Benedetto XVI va dicendo - sulle orme di Giovanni Paolo II - che l'esilio
di Dio dall'orizzonte della storia contemporanea e dal più recente
pensiero europeo e occidentale ha finito per produrre l'eclisse dell'uomo,
la sconfitta della sua dignità, l'ottenebramento della sua ragione
circa il senso pieno dell'avventura umana e l'accecamento della sua coscienza
che porta ad abbattere ogni distinzione fra bene e male, fra verità
e menzogna.
Suonano fresche e cariche di speranza e di futuro quelle parole del Papa
ai giovani, pronunciate nel cuore della nostra vecchia Europa: "Spalancate
il vostro cuore a Dio, lasciatevi sorprendere da Cristo. Concedetegli
il diritto di parlarvi. Aprite le porte della vostra libertà al
suo amore misericordioso". Sì, perché forse i capipopolo
dell'Occidente - sempre più afferrati dal morbo di una modernità
intesa in modo rabbiosamente laicistico - hanno spento o stanno spegnendo
nelle nostre terre quelle radici, umanistiche e cristiane, che hanno alimentato
la linfa culturale ed esistenziale che ha reso grande la nostra storia,
fecondata dalla testimonianza di tanti santi, che sono "la scia luminosa
di Dio" e dai quali soltanto, in quanto adoratori di Dio, può
venire la "vera rivoluzione, il cambiamento decisivo del mondo".

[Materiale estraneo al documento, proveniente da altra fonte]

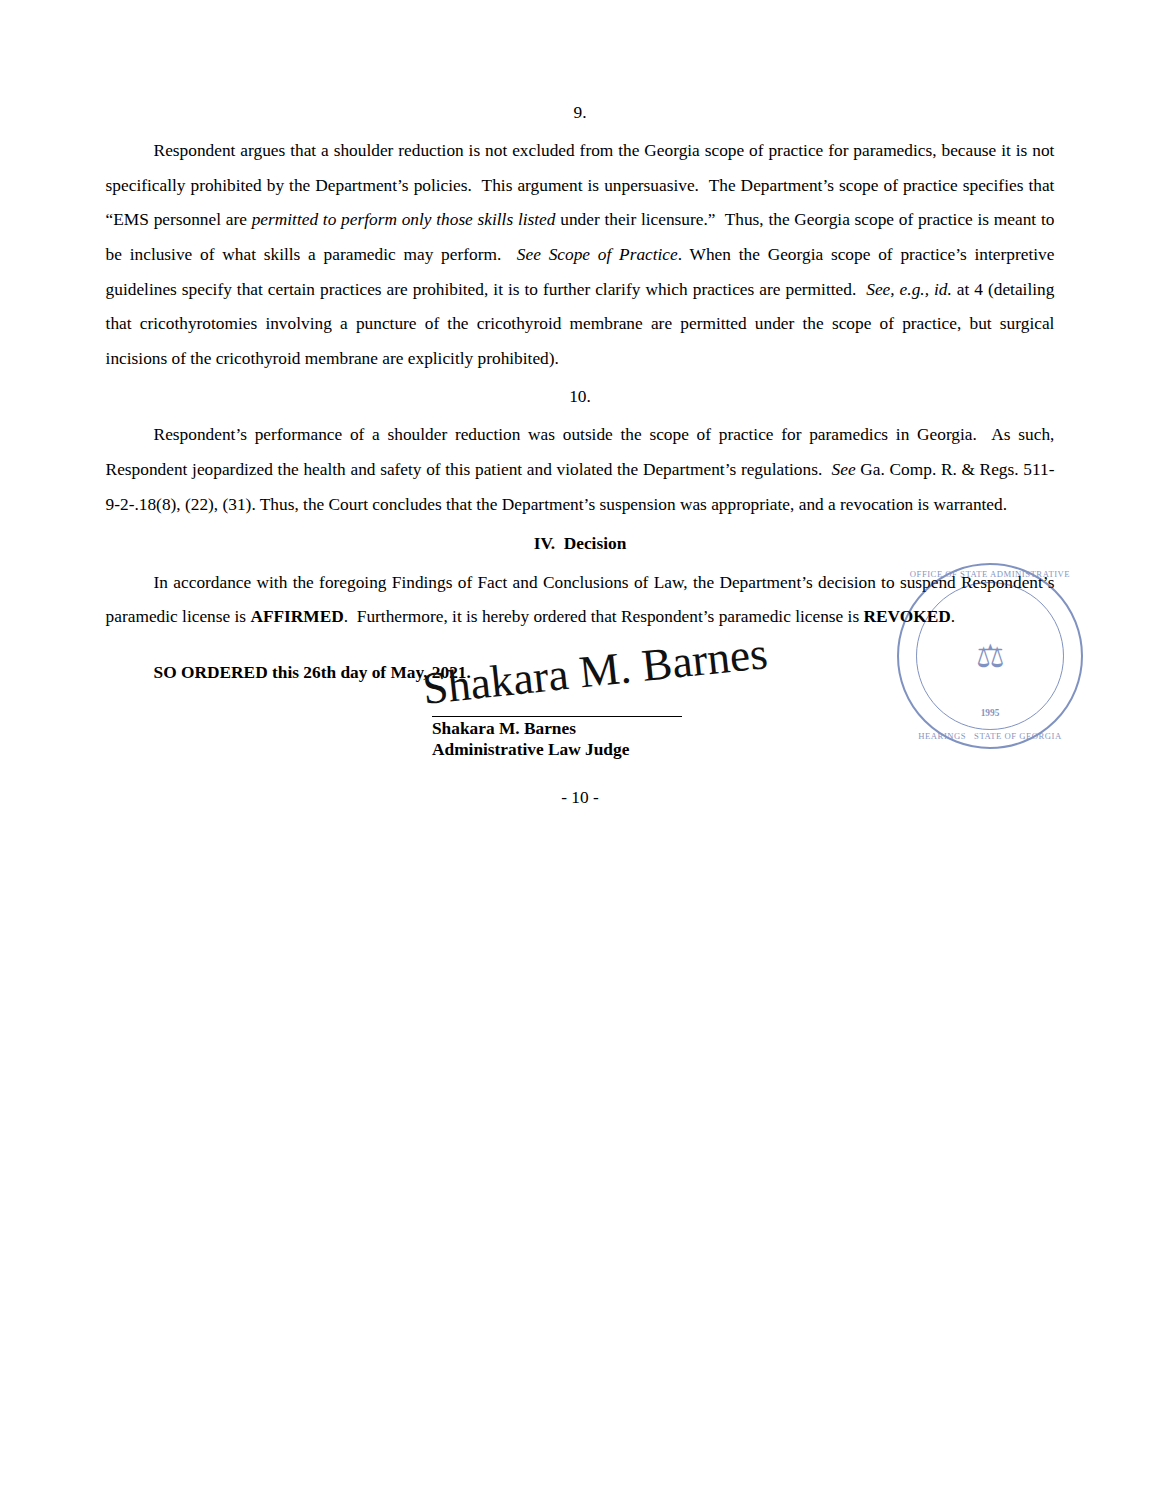9.
Respondent argues that a shoulder reduction is not excluded from the Georgia scope of practice for paramedics, because it is not specifically prohibited by the Department’s policies. This argument is unpersuasive. The Department’s scope of practice specifies that “EMS personnel are permitted to perform only those skills listed under their licensure.” Thus, the Georgia scope of practice is meant to be inclusive of what skills a paramedic may perform. See Scope of Practice. When the Georgia scope of practice’s interpretive guidelines specify that certain practices are prohibited, it is to further clarify which practices are permitted. See, e.g., id. at 4 (detailing that cricothyrotomies involving a puncture of the cricothyroid membrane are permitted under the scope of practice, but surgical incisions of the cricothyroid membrane are explicitly prohibited).
10.
Respondent’s performance of a shoulder reduction was outside the scope of practice for paramedics in Georgia. As such, Respondent jeopardized the health and safety of this patient and violated the Department’s regulations. See Ga. Comp. R. & Regs. 511-9-2-.18(8), (22), (31). Thus, the Court concludes that the Department’s suspension was appropriate, and a revocation is warranted.
IV. Decision
In accordance with the foregoing Findings of Fact and Conclusions of Law, the Department’s decision to suspend Respondent’s paramedic license is AFFIRMED. Furthermore, it is hereby ordered that Respondent’s paramedic license is REVOKED.
SO ORDERED this 26th day of May, 2021.
OFFICE OF STATE ADMINISTRATIVE
⚖
1995
HEARINGS STATE OF GEORGIA
Shakara M. Barnes
Shakara M. Barnes
Administrative Law Judge
- 10 -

"Non sono le ideologie che salvano il mondo - ha proclamato Papa
Benedetto ai giovani - ma soltanto il volgersi al Dio vivente, che è
il nostro creatore, il garante della nostra libertà, il garante
di ciò che è veramente buono e vero".
Ce n'è abbastanza per riandare e per nutrirsi di questo messaggio.
Consegniamo non solo ai giovani, ma a tutta la nostra comunità
parrocchiale alcuni fra i più importanti discorsi del Papa a Colonia.
Per non disperdere quella ricchezza e per alimentare la gioia "di
appartenere a questa grande famiglia" che è la Chiesa, la
quale "comprende il cielo e la terra, il passato, il presente e il
futuro e tutte le parti della terra".